Autre question, fondamentale celle-ci, sur l’évolution du solde structurel : qui a raison, du Gouvernement, pour qui le déficit structurel sera de 1,7 % du PIB en 2015, ou de la Commission européenne, pour qui il sera de 2,7 %, ou encore du Fonds monétaire international (FMI) qui l’estime à 2,1 % ?
Par ailleurs, le Gouvernement indique que la dépense publique, hors crédits d’impôt, progressera de 1 % en 2015. Or, le PIB – compte tenu de l’inflation – augmentera de 1,1 %. Comment la part de la dépense publique dans le PIB peut-elle, dès lors, passer de 56,4 % à 55,8 % ?
Enfin, pourquoi ne pas avoir intégré dans ce PLFR les articles concernant la fiscalité agricole ?
Mme Eva Sas. En tant que rapporteure spéciale de la mission Remboursements et dégrèvements, je me réjouis des mesures de mise en conformité avec le droit européen prévues aux articles 13 et 16, ce dernier concernant le régime des sociétés mères et filiales, car le risque de contentieux imposait d’agir. Je regrette en revanche que le comité consultatif pour le crédit d’impôt recherche ne soit, comme son nom l’indique, qu’une instance consultative devant se prononcer en cours de contrôle fiscal : cela ne correspond ni à l’objectif de sécurisation des PME, dont bon nombre s’inquiètent de savoir si leurs dépenses de recherche sont éligibles au crédit d’impôt, ni à celui de limitation des effets d’aubaine.
J’en viens à la budgétisation de la CSPE et à la fiscalité énergétique en général. La transition énergétique, monsieur Mariton, n’a pas pour but de remplacer les énergies fossiles par le nucléaire ! L’un des objectifs – que je croyais consensuel – de la contribution climat-énergie consistait à réaliser des économies d’énergie. De ce point de vue, nous comprenons certes les baisses de fiscalité énergétique dont bénéficient les entreprises électro-intensives, mais elles devraient être subordonnées à des plans d’économies d’énergie, car ces entreprises doivent, comme les autres, consentir des efforts en la matière. D’autre part, il faut inscrire la trajectoire de la contribution climat-énergie en loi de finances. Enfin, je note une fois de plus, pour m’en désoler, la diminution de 165 millions d’euros des crédits de la mission Écologie, en matière de prévention des risques notamment : comment l’expliquez-vous ?

## Données
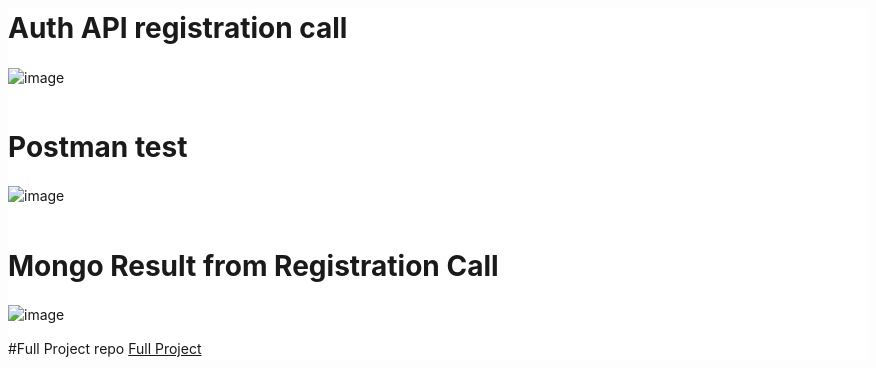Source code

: 
# Auth API registration call
<img width="900" height="375" alt="image" src="https://github.com/user-attachments/assets/0d1dae6f-3c24-4458-80d2-18c9e3a9c143" />

# Postman test

<img width="880" height="553" alt="image" src="https://github.com/user-attachments/assets/4db34660-4ac1-4a63-829a-f9f99a8cb11d" />

# Mongo Result from Registration Call
<img width="1081" height="180" alt="image" src="https://github.com/user-attachments/assets/aaefe358-7f05-4bd8-9556-aa13c8f909d8" />

#Full Project repo
<a href="https://github.com/alleviationz/CS-465-Fullstack_Development">Full Project</a>
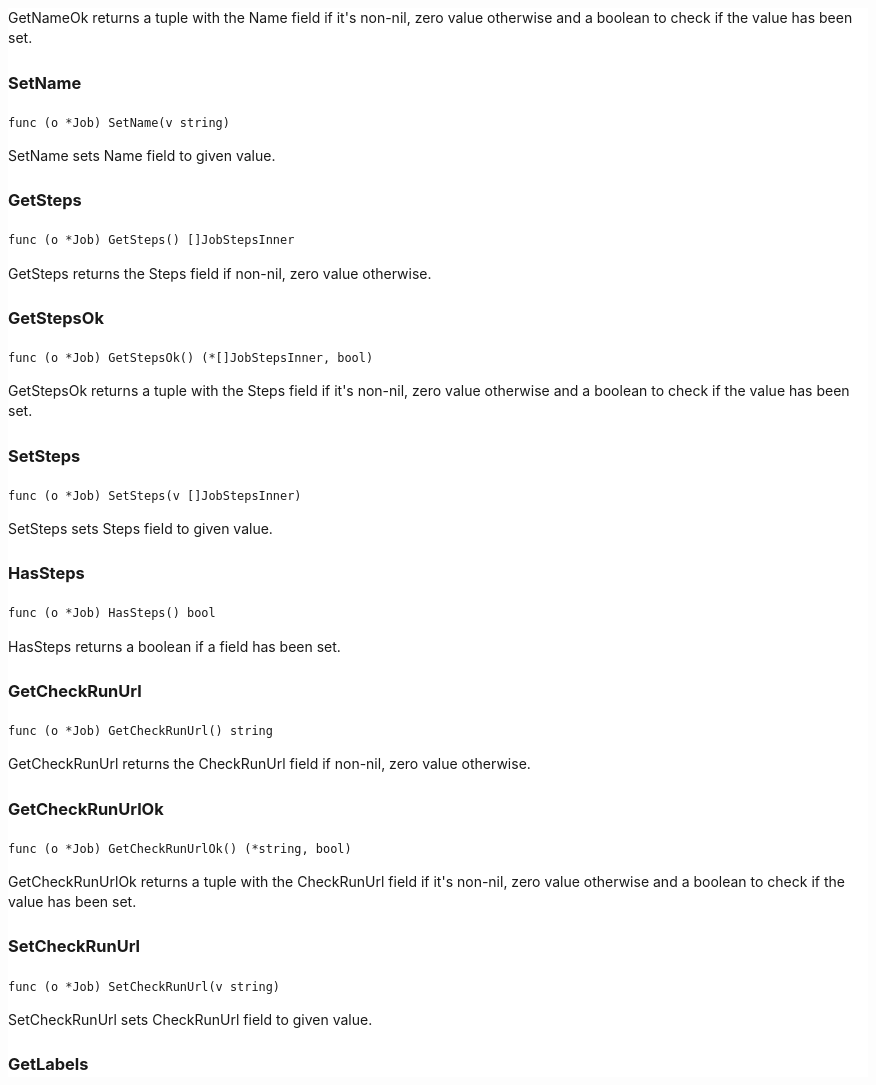 GetNameOk returns a tuple with the Name field if it's non-nil, zero value otherwise
and a boolean to check if the value has been set.

### SetName

`func (o *Job) SetName(v string)`

SetName sets Name field to given value.


### GetSteps

`func (o *Job) GetSteps() []JobStepsInner`

GetSteps returns the Steps field if non-nil, zero value otherwise.

### GetStepsOk

`func (o *Job) GetStepsOk() (*[]JobStepsInner, bool)`

GetStepsOk returns a tuple with the Steps field if it's non-nil, zero value otherwise
and a boolean to check if the value has been set.

### SetSteps

`func (o *Job) SetSteps(v []JobStepsInner)`

SetSteps sets Steps field to given value.

### HasSteps

`func (o *Job) HasSteps() bool`

HasSteps returns a boolean if a field has been set.

### GetCheckRunUrl

`func (o *Job) GetCheckRunUrl() string`

GetCheckRunUrl returns the CheckRunUrl field if non-nil, zero value otherwise.

### GetCheckRunUrlOk

`func (o *Job) GetCheckRunUrlOk() (*string, bool)`

GetCheckRunUrlOk returns a tuple with the CheckRunUrl field if it's non-nil, zero value otherwise
and a boolean to check if the value has been set.

### SetCheckRunUrl

`func (o *Job) SetCheckRunUrl(v string)`

SetCheckRunUrl sets CheckRunUrl field to given value.


### GetLabels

## Consigne
Poursuivez le débat sur le budget à partir de sa dernière phrase.

## Résultat
M. Jean-François Lamour. Je me félicite du rétablissement de crédits budgétaires en lieu et place, d’une part, des recettes exceptionnelles qui devaient être liées à la vente de la bande de fréquences des 700 mégahertz – soit 2,14 milliards d’euros – et, d’autre part, pour couvrir le reliquat des dépenses engagées dans le cadre de la vente des deux bâtiments navals de projection et de commandement. Il nous faut toutefois demeurer vigilants sur plusieurs points, en particulier sur notre capacité à commander et à acheter les matériels. Quand le décret d’avance sera-t-il pris ? Le risque d’un nouveau report de charges existe en effet, alors même que les reports actuels atteignent déjà 3,4 milliards d’euros.
D’autre part, le dispositif des opérations intérieures (OPINT) – autrement dit, l’opération Sentinelle – sera-t-il soumis à la même ventilation financière que les opérations extérieures ? Le surcoût lié aux OPEX est de l’ordre de 610 millions, celui des OPINT d’environ 180 millions, soit près de 800 millions en tout. Si la ventilation est la même dans les deux cas, comment expliquer l’annulation de crédits de 190 millions d’euros alors que la part réservée à la défense n’est que de 160 millions environ ?
Mme Christine Pires Beaune. Compte tenu des chiffres du troisième trimestre, la croissance pour 2015 atteint déjà 1,1 % : cette bonne nouvelle permettra de rassurer le Haut Conseil des finances publiques, selon lequel l’hypothèse de 1 % était prudente. Les recettes fiscales sont conformes aux prévisions ; quant aux dépenses, je crois comprendre qu’elles sont inférieures au montant inscrit en loi de finances initiale.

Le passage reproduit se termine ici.